Lana swept her hands once in a gesture of denial that sent her drifting away from him. “But the Cretarni said they took my power.” Her voice rose, striking small white caps from the cavern pool. “They said that they’d leave me…”
“Leave you what?” He reached for her.
But she evaded him. “Nothing. They’d leave me as nothing.”
“No matter what your powers, you would never be nothing,” he said softly. “Not to your mother and your friends, not to your world. And not to me.” While she floated there, each breath leaving her in staccato concentric rings expanding outward, he watched her. “Unless…that is what you want.”

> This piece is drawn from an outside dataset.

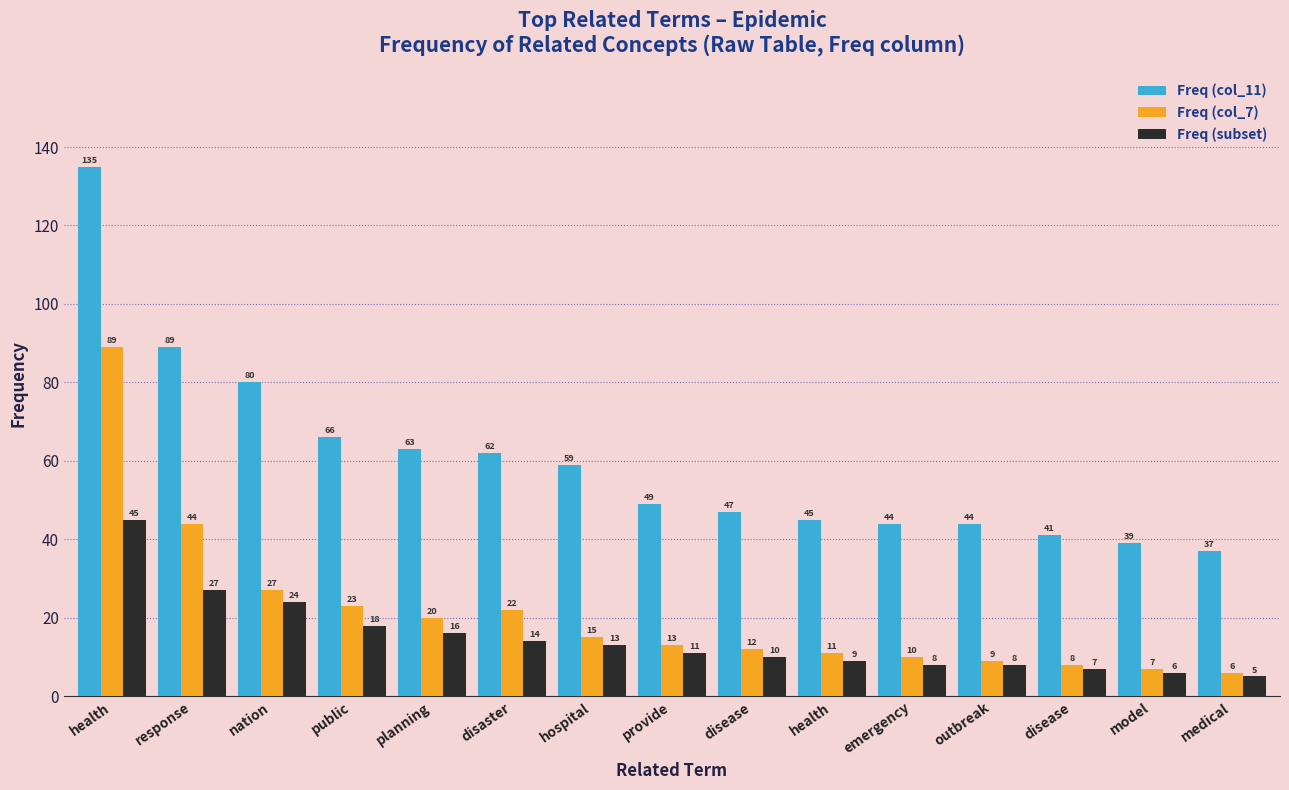

Is it true that Freq (col_7) equals 10 at model?

False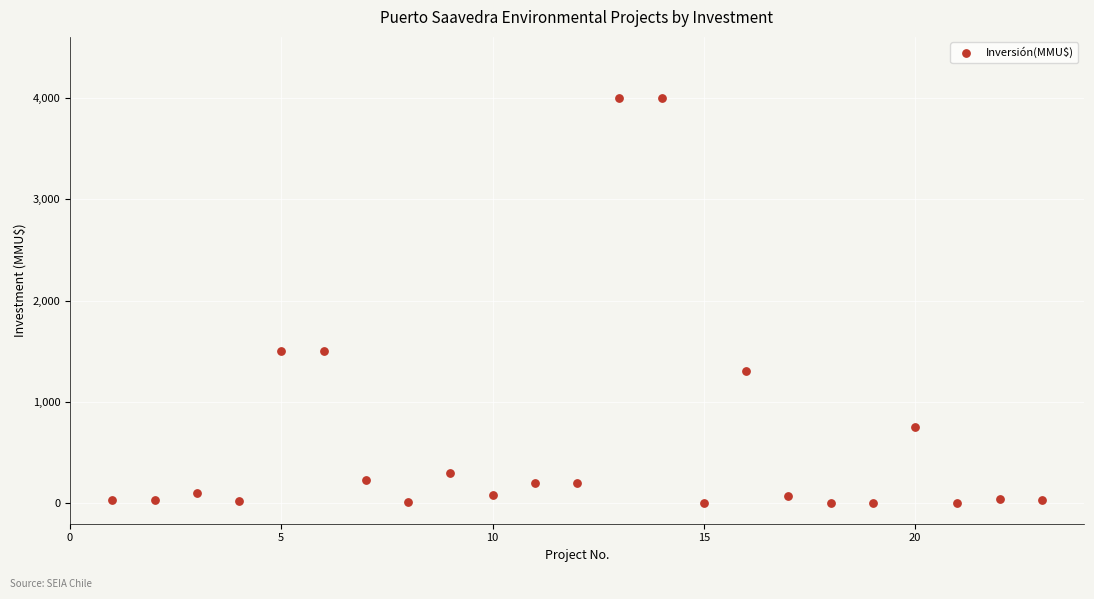

What is the range of X values (max minus min)?

22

When she raised her anguished gaze to him, the black centers were so wide they reflected the crystal light and blanked like his. “The power I had always seemed to make things worse.”
He considered, then nodded. “And yet this is your chance to make it better.”
The voices of the Abyssa crystal were implacable. ‘You are nul’ah-wys, in your bones, in your heart, in your breath. The tide rises. Rise with it, or drown.’
Lana was shaking so badly that the ringed waves emanating from her almost overlapped each other, their amplitude increasing exponentially. “But we saw what the Cretarni are doing with that power. There’s no way I could do that myself.
“They reinforced the electrolyzer elements they took from you with their plasma cannons to amplify the power.” He pointed at the waves shivering from her. “You just need a source of power to focus and aim your waves.”